[YOUR OBJECTIVE]:
If a record holds a picture, omit that picture and copy everything else exactly.

ENTRIES SUPPLIED Start Marker

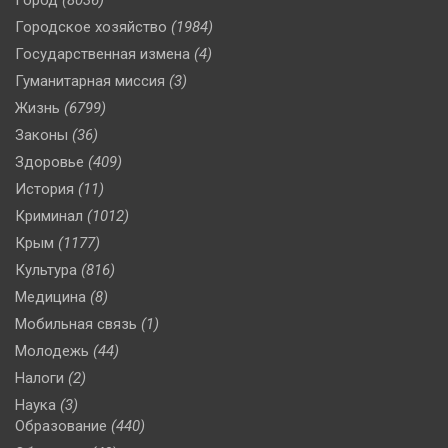
Город
(8036)
Городское хозяйство
(1984)
Государственная измена
(4)
Гуманитарная миссия
(3)
Жизнь
(6799)
Законы
(36)
Здоровье
(409)
История
(11)
Криминал
(1012)
Крым
(1177)
Культура
(816)
Медицина
(8)
Мобильная связь
(1)
Молодежь
(44)
Налоги
(2)
Наука
(3)
Образование
(440)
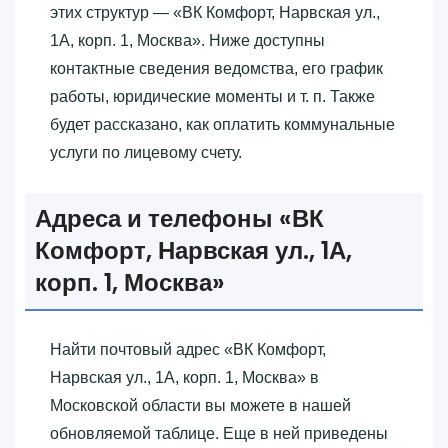
этих структур — «‎ВК Комфорт, Нарвская ул.,
1А, корп. 1, Москва»‎. Ниже доступны
контактные сведения ведомства, его график
работы, юридические моменты и т. п. Также
будет рассказано, как оплатить коммунальные
услуги по лицевому счету.
Адреса и телефоны «‎ВК
Комфорт, Нарвская ул., 1А,
корп. 1, Москва»‎
Найти почтовый адрес «‎ВК Комфорт,
Нарвская ул., 1А, корп. 1, Москва»‎ в
Московской области вы можете в нашей
обновляемой таблице. Еще в ней приведены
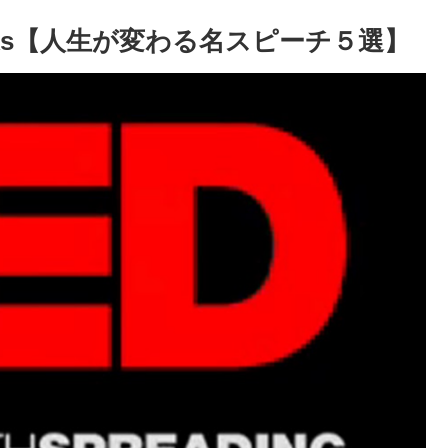
lks【人生が変わる名スピーチ５選】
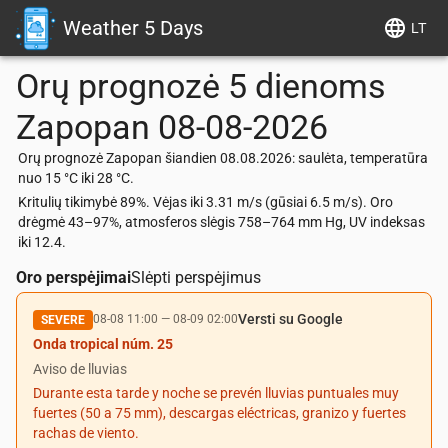
Weather 5 Days
LT
Orų prognozė 5 dienoms
Zapopan
08-08-2026
Orų prognozė Zapopan šiandien 08.08.2026: saulėta, temperatūra
nuo 15 °C iki 28 °C.
Kritulių tikimybė 89%. Vėjas iki 3.31 m/s (gūsiai 6.5 m/s). Oro
drėgmė 43–97%, atmosferos slėgis 758–764 mm Hg, UV indeksas
iki 12.4.
Oro perspėjimai
Slėpti perspėjimus
Versti su Google
08-08 11:00
—
08-09 02:00
SEVERE
Onda tropical núm. 25
Aviso de lluvias
Durante esta tarde y noche se prevén lluvias puntuales muy
fuertes (50 a 75 mm), descargas eléctricas, granizo y fuertes
rachas de viento.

ENTRIES SUPPLIED End Marker

[THE COMPLETED TASK]:
Город
(8036)
Городское хозяйство
(1984)
Государственная измена
(4)
Гуманитарная миссия
(3)
Жизнь
(6799)
Законы
(36)
Здоровье
(409)
История
(11)
Криминал
(1012)
Крым
(1177)
Культура
(816)
Медицина
(8)
Мобильная связь
(1)
Молодежь
(44)
Налоги
(2)
Наука
(3)
Образование
(440)
этих структур — «‎ВК Комфорт, Нарвская ул.,
1А, корп. 1, Москва»‎. Ниже доступны
контактные сведения ведомства, его график
работы, юридические моменты и т. п. Также
будет рассказано, как оплатить коммунальные
услуги по лицевому счету.
Адреса и телефоны «‎ВК
Комфорт, Нарвская ул., 1А,
корп. 1, Москва»‎
Найти почтовый адрес «‎ВК Комфорт,
Нарвская ул., 1А, корп. 1, Москва»‎ в
Московской области вы можете в нашей
обновляемой таблице. Еще в ней приведены
lks【人生が変わる名スピーチ５選】
Weather 5 Days
LT
Orų prognozė 5 dienoms
Zapopan
08-08-2026
Orų prognozė Zapopan šiandien 08.08.2026: saulėta, temperatūra
nuo 15 °C iki 28 °C.
Kritulių tikimybė 89%. Vėjas iki 3.31 m/s (gūsiai 6.5 m/s). Oro
drėgmė 43–97%, atmosferos slėgis 758–764 mm Hg, UV indeksas
iki 12.4.
Oro perspėjimai
Slėpti perspėjimus
Versti su Google
08-08 11:00
—
08-09 02:00
SEVERE
Onda tropical núm. 25
Aviso de lluvias
Durante esta tarde y noche se prevén lluvias puntuales muy
fuertes (50 a 75 mm), descargas eléctricas, granizo y fuertes
rachas de viento.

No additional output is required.